OPDRACHT:
Zet de alinea uit het onderstaande essay die begint met "Wat telkens onderbelicht blijft" om in een beknopte opsomming, met behoud van de belangrijkste feiten.

Direct naar artikelinhoud
Wat de journalistiek kan doen om weerbaarder te zijn tegen populistische frames
EssayPopulisme

Wat de journalistiek kan doen om weerbaarder te zijn tegen populistische frames

Beeld Francesco Ciccolella

In tijden van populisme is het belangrijker dan ooit dat journalistiek en overheid transparant zijn over hun werkwijze, betoogt voorlichter Michel van Baal.

De opkomst van het populisme, de staat van de politiek, de onvrede in het land: het werd in 2018 van alle kanten belicht. Hoe kon het toch dat Trump in de VS de verkiezingen won? Hoe wisten splinterpartijtjes als Forum voor Democratie en Denk het debat zo te domineren? En hoe kreeg Klaas Dijkhoff het in 2018 voor elkaar om met een container vol blauwe (proef)ballonnen op een VVD-congres politicus van het jaar te worden?

Wat telkens onderbelicht blijft, is de rol van het communicatievak, dat de laatste decennia sterk geprofessionaliseerd is. Wellicht heeft u een romantisch beeld van journalisten die in regenjas met een blocnote de straten afschuimen, maar zo gaat het zelden. Moderne journalistiek is vooral selecteren: uit het overstelpende aanbod van persberichten, telefoontjes en nieuwsfeeds het interessantste halen. Ook een belangrijke bron van ‘nieuws’: waarover berichten de andere media? Het maakt mediaproducties goedkoop, en de meeste nieuwsmedia zijn in handen van bedrijven.

De moderne nieuwsgaring zorgt ervoor dat voorlichters zoals ik het nieuws kunnen beïnvloeden. Dat dicht bij een geitenboerderij wonen de kans op een longontsteking vergroot? Persbericht van het RIVM. Het kunstmatig bevruchten en weer uitzetten van koraal bij het Great Barrier Reef, ook wel ivf-koraal genoemd? Appje van een van mijn collega’s aan de NOS. De fanatiekste partij in het spel van ‘nieuws insteken’ is de politiek.

AANGELEVERDE GEGEVENS:
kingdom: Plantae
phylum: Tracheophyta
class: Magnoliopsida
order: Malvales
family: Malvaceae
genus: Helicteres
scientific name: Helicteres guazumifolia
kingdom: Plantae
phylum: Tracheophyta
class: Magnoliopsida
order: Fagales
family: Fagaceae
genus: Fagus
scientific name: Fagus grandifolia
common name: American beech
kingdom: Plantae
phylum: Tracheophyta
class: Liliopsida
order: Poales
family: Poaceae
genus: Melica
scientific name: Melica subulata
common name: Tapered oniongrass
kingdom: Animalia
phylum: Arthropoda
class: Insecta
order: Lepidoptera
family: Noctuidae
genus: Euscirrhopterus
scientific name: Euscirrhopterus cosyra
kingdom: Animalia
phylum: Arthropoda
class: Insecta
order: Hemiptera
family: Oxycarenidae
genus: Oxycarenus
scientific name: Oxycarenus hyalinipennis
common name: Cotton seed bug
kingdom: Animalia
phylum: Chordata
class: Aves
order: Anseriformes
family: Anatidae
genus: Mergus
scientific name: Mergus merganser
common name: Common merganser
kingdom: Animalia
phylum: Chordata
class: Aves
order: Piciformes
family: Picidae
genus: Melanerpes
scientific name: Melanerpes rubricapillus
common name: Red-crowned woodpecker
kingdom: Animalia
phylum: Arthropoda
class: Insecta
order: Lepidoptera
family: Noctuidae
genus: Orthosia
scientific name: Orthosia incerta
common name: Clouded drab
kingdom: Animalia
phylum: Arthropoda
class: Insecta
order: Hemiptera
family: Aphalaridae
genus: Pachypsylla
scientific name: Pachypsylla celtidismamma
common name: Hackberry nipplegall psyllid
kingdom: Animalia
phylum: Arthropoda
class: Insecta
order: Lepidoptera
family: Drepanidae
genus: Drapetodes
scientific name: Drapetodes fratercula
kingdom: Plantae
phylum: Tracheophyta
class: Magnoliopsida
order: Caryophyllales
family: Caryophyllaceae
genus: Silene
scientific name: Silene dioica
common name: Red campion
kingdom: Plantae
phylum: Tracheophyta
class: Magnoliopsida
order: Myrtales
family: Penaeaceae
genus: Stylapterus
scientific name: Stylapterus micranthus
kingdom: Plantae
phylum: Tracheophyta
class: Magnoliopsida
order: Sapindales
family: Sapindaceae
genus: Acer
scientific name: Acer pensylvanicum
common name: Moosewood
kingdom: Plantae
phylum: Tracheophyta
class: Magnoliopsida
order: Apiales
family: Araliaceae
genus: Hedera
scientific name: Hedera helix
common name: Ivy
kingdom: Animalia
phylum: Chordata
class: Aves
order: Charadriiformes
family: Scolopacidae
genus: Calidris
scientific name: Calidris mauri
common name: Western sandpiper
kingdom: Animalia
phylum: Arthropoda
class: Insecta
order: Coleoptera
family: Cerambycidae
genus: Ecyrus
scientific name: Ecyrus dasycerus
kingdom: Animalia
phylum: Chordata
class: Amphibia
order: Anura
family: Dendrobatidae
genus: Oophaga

UITVOER:
- De rol van het communicatievak blijft telkens onderbelicht, terwijl dat vak de laatste decennia sterk geprofessionaliseerd is.
- Journalisten die in regenjas met een blocnote de straten afschuimen: zo gaat het zelden.
- Moderne journalistiek is vooral selecteren: uit het overstelpende aanbod van persberichten, telefoontjes en nieuwsfeeds het interessantste halen.
- Een belangrijke bron van 'nieuws' is ook waarover andere media berichten.
- Dit maakt mediaproducties goedkoop, en de meeste nieuwsmedia zijn in handen van bedrijven.